[Data records]
▼

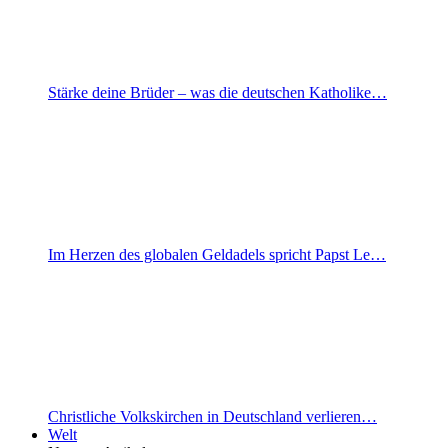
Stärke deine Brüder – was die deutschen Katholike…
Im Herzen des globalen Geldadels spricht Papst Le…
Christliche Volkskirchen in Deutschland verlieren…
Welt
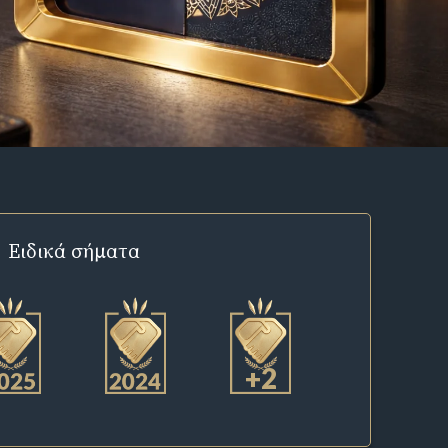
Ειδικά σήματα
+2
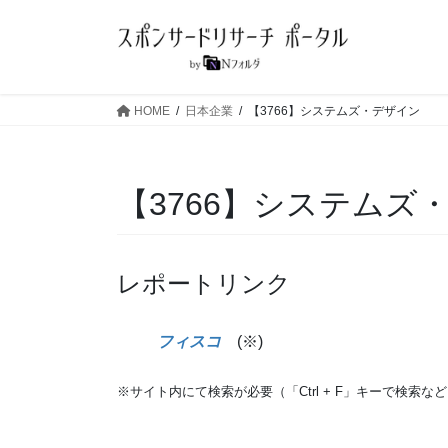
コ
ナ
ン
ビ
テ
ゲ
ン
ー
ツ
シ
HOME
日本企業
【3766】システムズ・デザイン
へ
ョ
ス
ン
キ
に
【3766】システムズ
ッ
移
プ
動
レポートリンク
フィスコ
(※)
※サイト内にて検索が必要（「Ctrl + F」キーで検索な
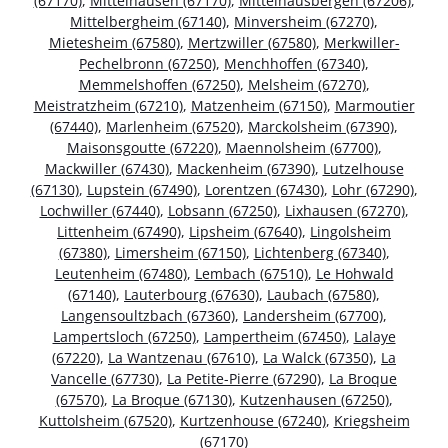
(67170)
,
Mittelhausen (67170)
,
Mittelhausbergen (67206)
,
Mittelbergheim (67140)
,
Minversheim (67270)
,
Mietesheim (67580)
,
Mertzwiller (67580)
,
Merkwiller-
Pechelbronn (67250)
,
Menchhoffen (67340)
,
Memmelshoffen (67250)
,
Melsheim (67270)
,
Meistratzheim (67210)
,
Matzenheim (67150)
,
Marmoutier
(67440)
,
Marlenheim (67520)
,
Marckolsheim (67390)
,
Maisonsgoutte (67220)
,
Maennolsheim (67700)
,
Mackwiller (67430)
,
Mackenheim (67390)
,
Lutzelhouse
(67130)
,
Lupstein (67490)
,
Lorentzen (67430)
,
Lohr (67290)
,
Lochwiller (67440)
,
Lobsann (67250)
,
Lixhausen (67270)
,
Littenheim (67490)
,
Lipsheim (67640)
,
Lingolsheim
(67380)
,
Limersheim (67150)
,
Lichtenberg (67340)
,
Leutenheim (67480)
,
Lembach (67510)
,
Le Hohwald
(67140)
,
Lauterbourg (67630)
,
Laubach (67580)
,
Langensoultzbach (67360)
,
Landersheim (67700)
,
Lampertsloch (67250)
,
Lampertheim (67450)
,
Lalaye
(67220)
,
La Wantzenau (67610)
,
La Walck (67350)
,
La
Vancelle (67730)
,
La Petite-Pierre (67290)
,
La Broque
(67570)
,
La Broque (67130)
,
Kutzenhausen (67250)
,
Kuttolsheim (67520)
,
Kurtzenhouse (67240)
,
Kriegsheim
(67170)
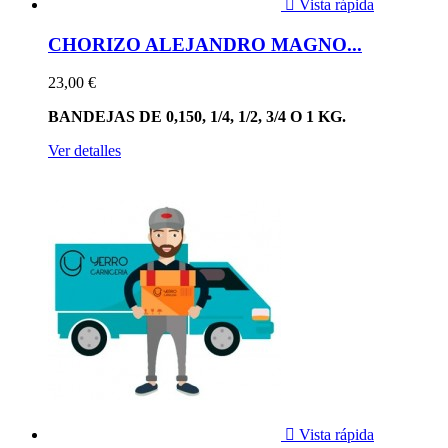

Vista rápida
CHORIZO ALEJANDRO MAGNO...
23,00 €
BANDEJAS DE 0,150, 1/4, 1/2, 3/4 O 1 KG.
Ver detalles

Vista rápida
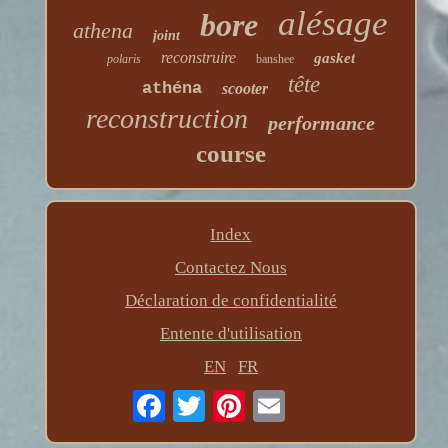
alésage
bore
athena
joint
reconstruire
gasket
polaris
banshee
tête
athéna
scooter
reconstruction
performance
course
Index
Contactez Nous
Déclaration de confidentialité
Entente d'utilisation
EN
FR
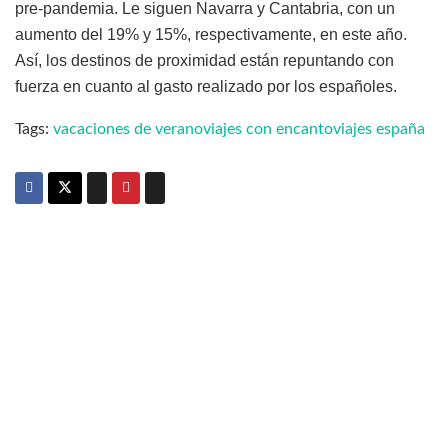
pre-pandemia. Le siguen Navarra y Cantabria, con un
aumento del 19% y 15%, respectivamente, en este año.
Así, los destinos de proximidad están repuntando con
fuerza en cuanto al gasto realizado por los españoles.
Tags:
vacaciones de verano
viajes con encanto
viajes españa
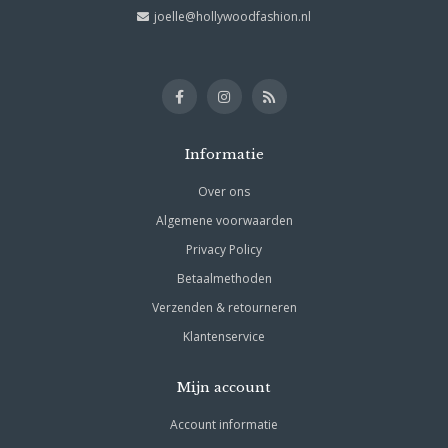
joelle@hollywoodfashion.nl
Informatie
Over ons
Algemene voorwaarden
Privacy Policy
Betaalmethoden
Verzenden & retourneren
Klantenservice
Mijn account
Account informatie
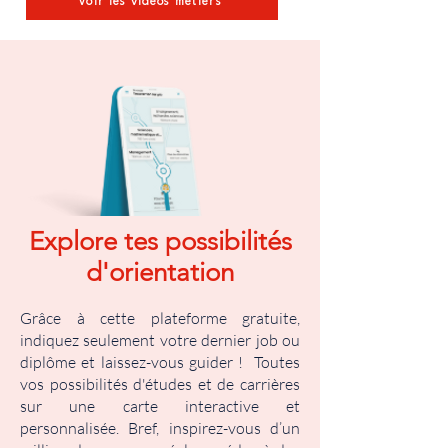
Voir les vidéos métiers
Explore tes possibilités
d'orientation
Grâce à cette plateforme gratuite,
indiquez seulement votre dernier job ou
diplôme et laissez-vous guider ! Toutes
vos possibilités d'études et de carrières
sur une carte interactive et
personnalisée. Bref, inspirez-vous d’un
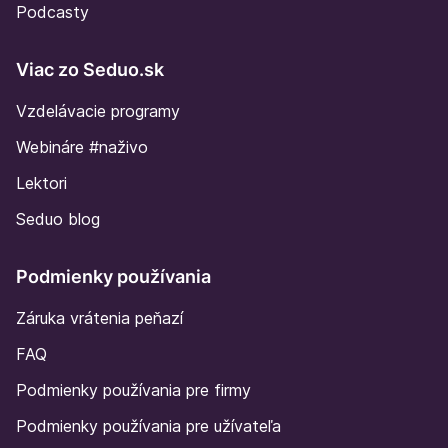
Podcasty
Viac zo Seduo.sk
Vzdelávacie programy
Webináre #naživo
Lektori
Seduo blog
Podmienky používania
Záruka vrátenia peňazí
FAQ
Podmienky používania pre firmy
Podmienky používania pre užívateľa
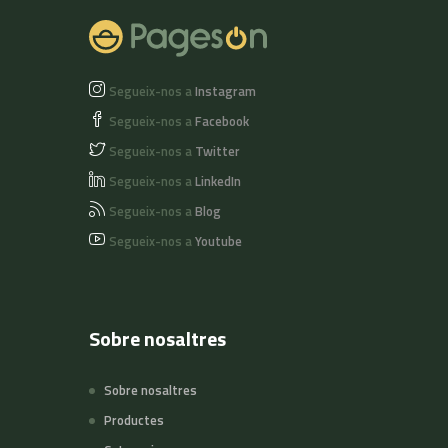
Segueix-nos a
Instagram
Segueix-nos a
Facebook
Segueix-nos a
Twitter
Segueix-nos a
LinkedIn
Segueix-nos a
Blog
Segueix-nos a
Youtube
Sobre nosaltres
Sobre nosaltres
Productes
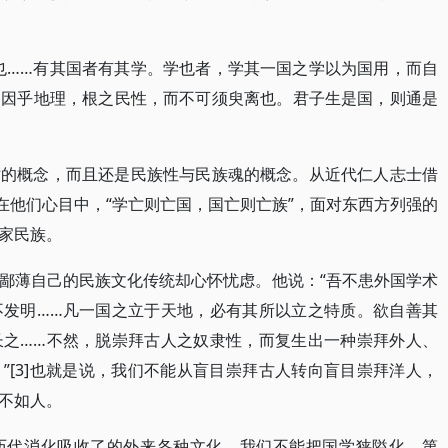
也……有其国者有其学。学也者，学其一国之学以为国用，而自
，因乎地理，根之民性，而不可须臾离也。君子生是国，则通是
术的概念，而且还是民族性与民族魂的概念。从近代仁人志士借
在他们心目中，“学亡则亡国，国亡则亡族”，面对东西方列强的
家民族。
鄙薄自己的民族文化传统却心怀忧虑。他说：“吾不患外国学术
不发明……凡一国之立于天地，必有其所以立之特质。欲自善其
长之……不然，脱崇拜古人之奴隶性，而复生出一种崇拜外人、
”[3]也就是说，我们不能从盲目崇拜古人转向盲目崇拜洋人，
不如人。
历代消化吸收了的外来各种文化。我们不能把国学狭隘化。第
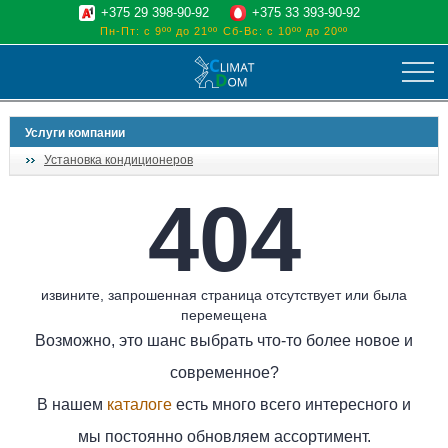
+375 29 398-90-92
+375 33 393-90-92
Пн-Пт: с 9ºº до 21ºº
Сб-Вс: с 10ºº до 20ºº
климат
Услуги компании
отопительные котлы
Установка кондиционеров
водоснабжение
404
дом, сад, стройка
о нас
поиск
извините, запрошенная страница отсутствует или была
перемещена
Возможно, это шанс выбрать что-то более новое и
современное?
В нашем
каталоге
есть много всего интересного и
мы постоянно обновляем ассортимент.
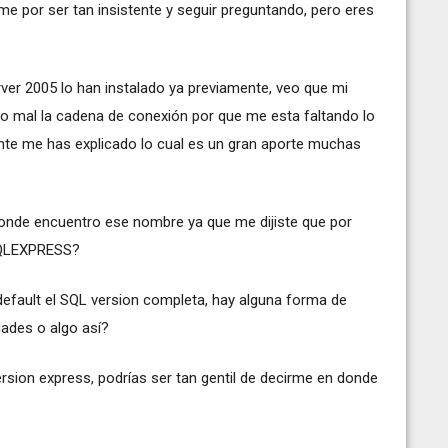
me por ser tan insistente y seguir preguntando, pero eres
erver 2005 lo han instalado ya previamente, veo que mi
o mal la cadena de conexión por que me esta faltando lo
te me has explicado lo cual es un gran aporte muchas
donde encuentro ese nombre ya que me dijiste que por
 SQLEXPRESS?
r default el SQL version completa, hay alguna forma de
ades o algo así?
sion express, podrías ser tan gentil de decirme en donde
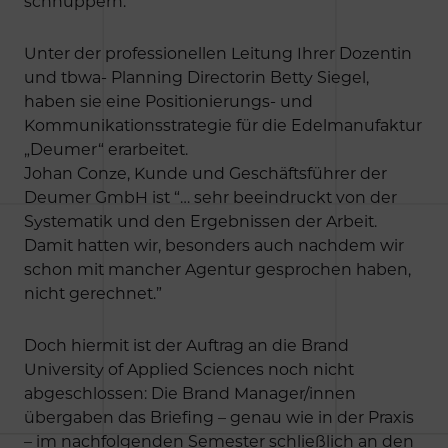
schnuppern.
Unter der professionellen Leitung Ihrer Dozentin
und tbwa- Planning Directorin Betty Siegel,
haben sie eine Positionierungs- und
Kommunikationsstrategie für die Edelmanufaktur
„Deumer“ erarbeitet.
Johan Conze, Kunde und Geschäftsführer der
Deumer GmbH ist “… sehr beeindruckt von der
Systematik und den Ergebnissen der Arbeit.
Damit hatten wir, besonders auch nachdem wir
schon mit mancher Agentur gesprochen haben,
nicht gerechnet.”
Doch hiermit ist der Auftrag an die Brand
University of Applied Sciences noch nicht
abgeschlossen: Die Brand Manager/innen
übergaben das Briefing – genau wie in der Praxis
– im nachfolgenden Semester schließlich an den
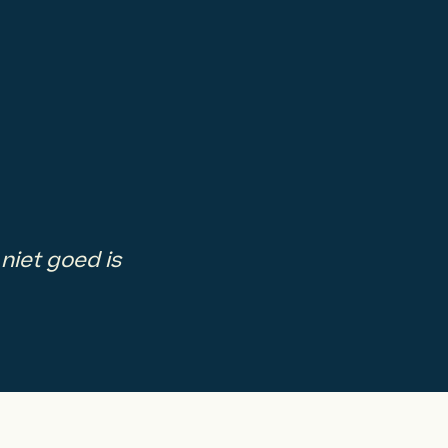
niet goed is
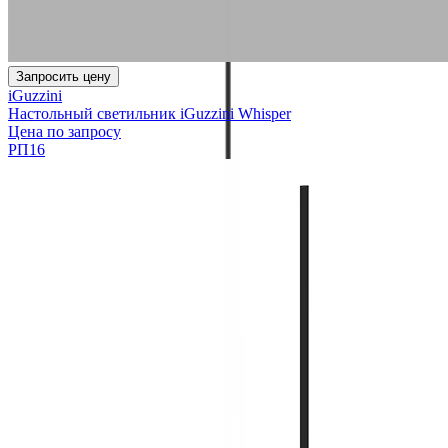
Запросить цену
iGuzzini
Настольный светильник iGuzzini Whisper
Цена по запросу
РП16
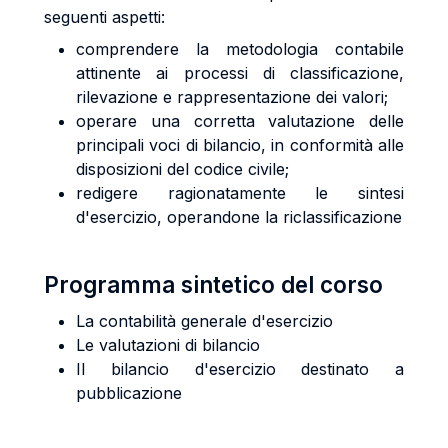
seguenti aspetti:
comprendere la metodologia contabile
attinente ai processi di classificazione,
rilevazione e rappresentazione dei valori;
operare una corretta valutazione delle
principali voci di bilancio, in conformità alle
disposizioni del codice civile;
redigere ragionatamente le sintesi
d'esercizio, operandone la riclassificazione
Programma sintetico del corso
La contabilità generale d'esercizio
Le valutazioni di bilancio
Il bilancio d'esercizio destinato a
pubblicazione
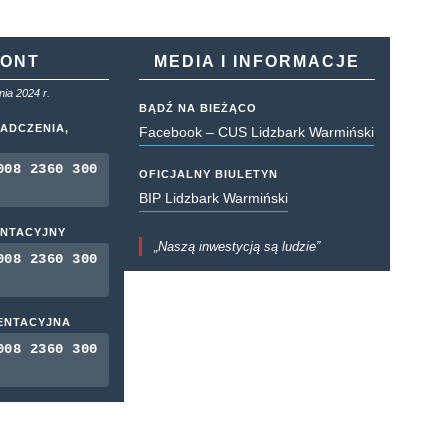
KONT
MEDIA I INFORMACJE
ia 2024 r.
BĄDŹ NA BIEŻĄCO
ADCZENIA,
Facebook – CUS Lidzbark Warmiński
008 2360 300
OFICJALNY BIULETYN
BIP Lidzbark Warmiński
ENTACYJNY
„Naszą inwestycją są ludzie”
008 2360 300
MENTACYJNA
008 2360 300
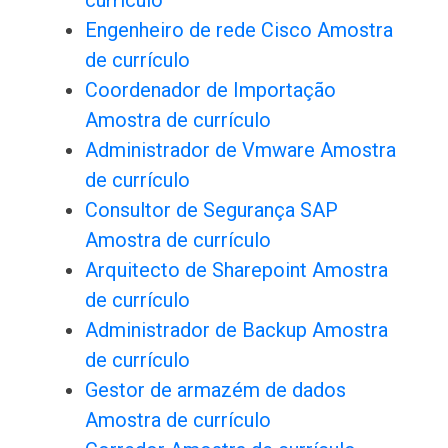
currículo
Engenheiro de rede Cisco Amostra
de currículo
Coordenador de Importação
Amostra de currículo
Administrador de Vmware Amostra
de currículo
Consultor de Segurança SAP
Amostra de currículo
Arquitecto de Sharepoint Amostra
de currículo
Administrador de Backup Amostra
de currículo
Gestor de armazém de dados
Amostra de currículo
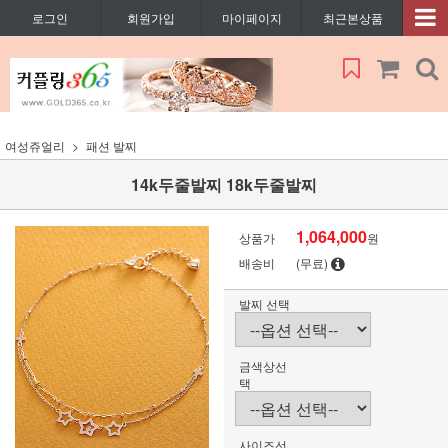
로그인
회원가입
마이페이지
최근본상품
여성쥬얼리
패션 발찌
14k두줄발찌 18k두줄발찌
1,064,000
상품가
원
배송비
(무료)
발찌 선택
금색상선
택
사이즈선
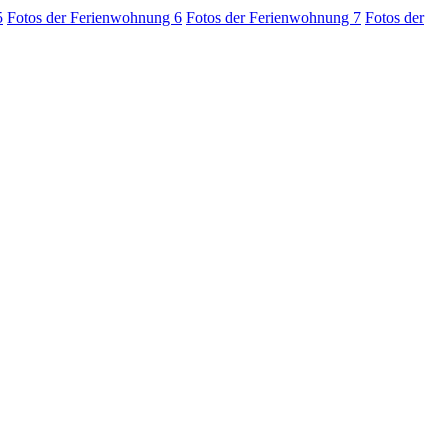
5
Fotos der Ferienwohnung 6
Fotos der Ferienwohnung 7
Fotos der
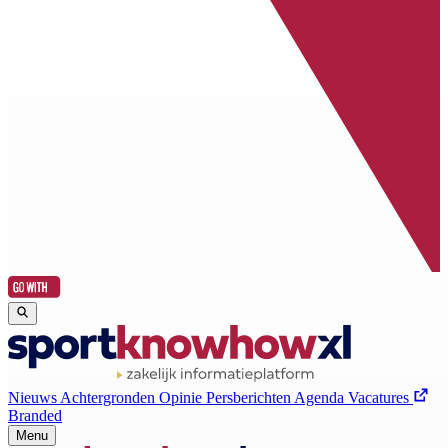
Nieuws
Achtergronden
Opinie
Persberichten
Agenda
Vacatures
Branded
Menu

▲

◆ Try it:
Read the records above. Show each line that has the string "nicht".

◆ Answer box:
nicht gerechnet.”
University of Applied Sciences noch nicht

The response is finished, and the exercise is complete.